Certo, su questo sono obbligato a fare una precisazione. Anche tra me e lei c’erano progetti “sconci”. Non si sono mai concretizzati. Ma nel novero di queste situazioni, non era ricompreso in alcun modo il fatto che lei potesse vedere qualcuno da sola, né che potesse avere contatti di qualche tipo con qualcuno. È chiaro, io ero nel torto. Ma nell’economia dei ragionamenti sconnessi cui mi ero abituato, la mia idea era di schermarla, proteggerla, espormi io più che lei. E, soprattutto, rendere queste pratiche parte di un percorso di transizione alla normalità totale. Era il mio metodo, che oggi so essere stato fallimentare: piuttosto che pretendere un taglio netto con il suo stile di vita, togliere pezzo dopo pezzo ciò che non andava. Anziché la terapia d’urto, la crescita graduale. Una cazzata. Eppure, le intenzioni erano buone…
Ora, da un lato, mi consolo pensando che non è fedele nemmeno a lui. Dall’altro, mi piange il cuore: la mia Dea cucciola non c’è più. Dentro quel corpo c’è un’altra anima. Un’anima nera, che odia chiunque le abbia voluto bene davvero. Ho sbagliato tanto, sì. Ma ho donato tutto me stesso pur di darle una vita normale.

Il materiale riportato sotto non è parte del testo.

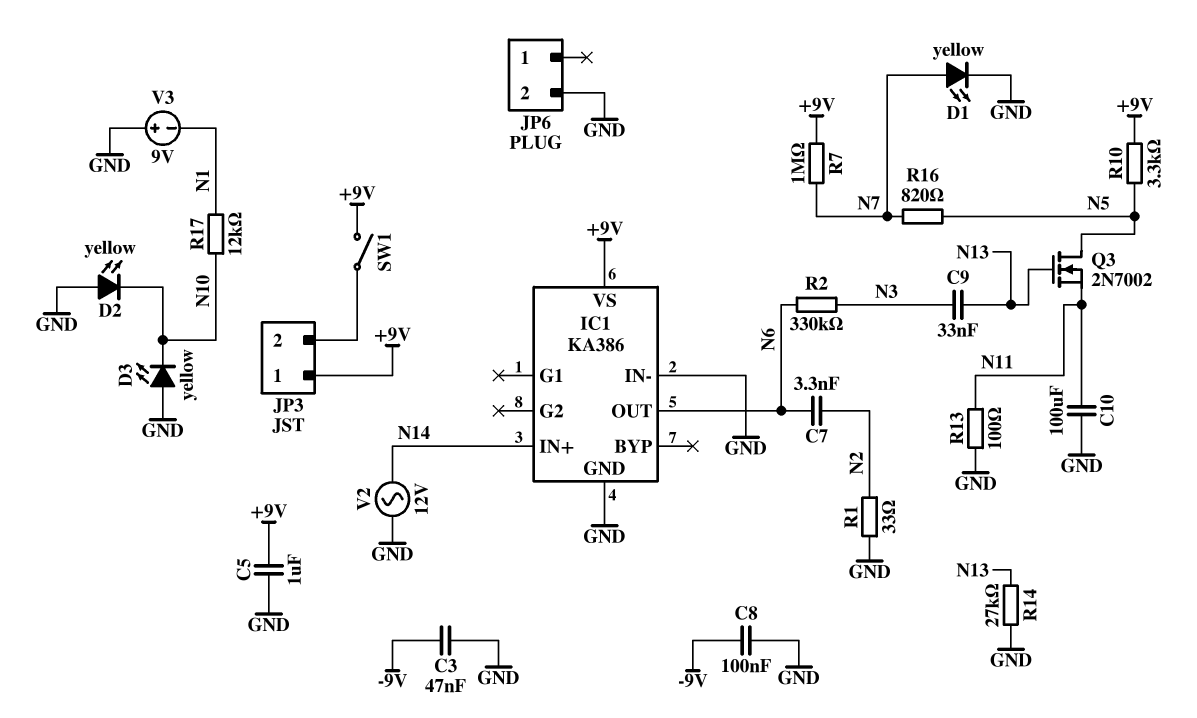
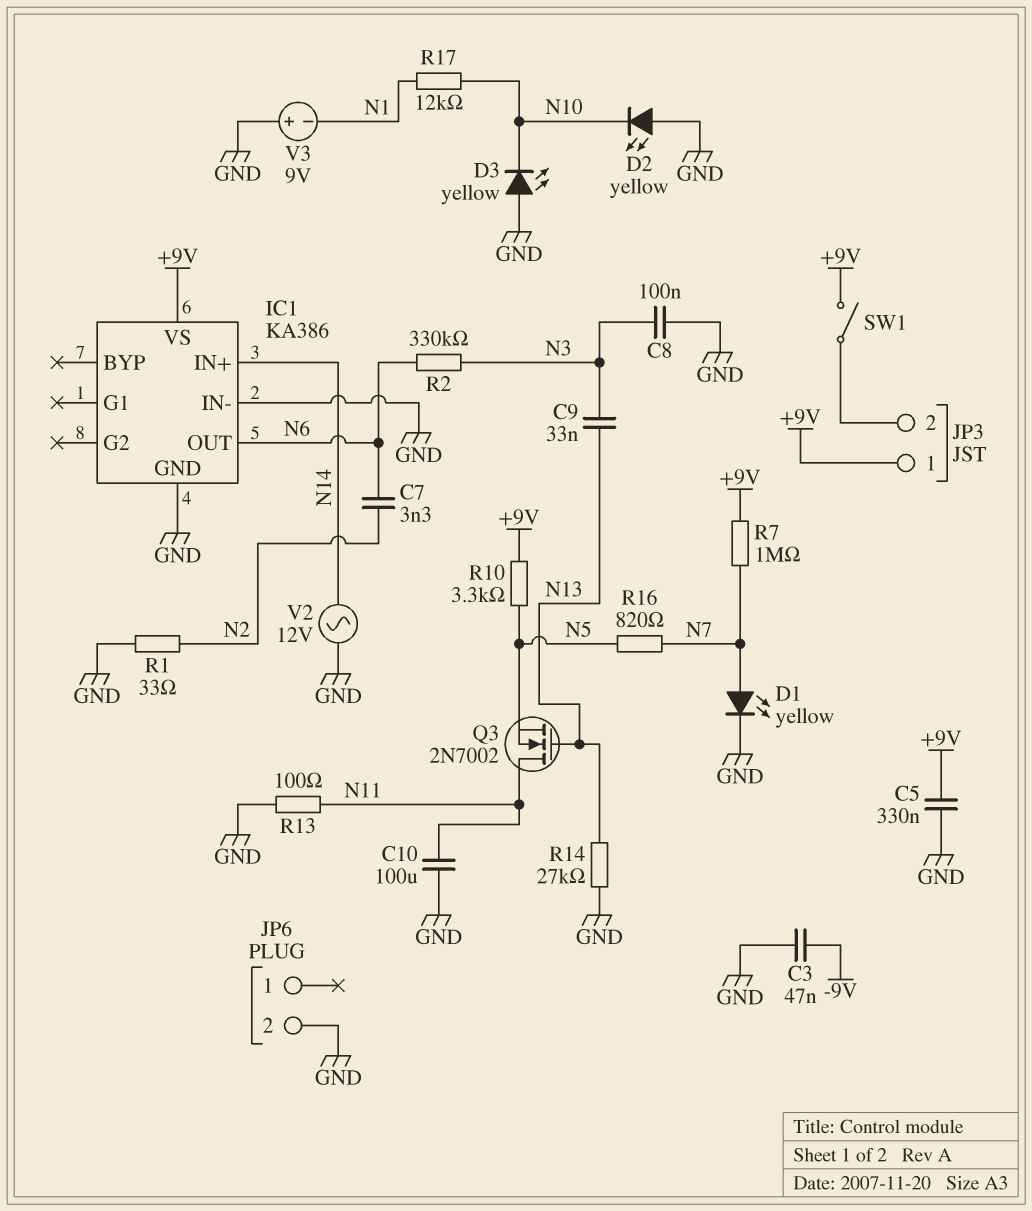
C5: 1uF (+9V, GND) -> 330nF (+9V, GND)
C8: 100nF (-9V, GND) -> 100nF (GND, N3)
Q3: NMOS 2N7002 (G N13, D N5, S N11) -> NMOS 2N7002 (G N13, D N11, S N5)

Io dovrei odiarla. Dovrei solo rendermi conto di quanto sono stato stupido. E profondere ogni sforzo per dimenticarmi che sia mai esistita. La città in cui eravamo insieme è diventata, per me, insopportabile. L’appartamento in cui abbiamo vissuto è una camera di tortura mentale. Oggi mi sto sforzando di frequentare altre persone; ho trovato una ragazza che mi vuole bene in modo pulito. Eppure, nella mia mente c’è sempre lei. La mia Dea, forte ma indifesa, scaltra ma autolesionista, cinica ma sfortunata, piena di una bellezza interiore che sta seppellendo nel cimitero più spoglio di un cuore forse pietrificato.
Amore mio, luce dei miei giorni, croce della mia anima, uragano della mia esistenza: addio. Io ti amerò sempre, nonostante la sofferenza atroce che mi hai inflitto. Se qualcosa di bene c’è ancora in te, lascia sbocciare quel Fiore. Te ne prego. Mio angelo privato della misericordia, creatura innocente strappata dall’ingiustizia del mondo alle piccole felicità dei tuoi primi anni: nel futuro ti arrivino la pace e la serenità che non hai mai avuto.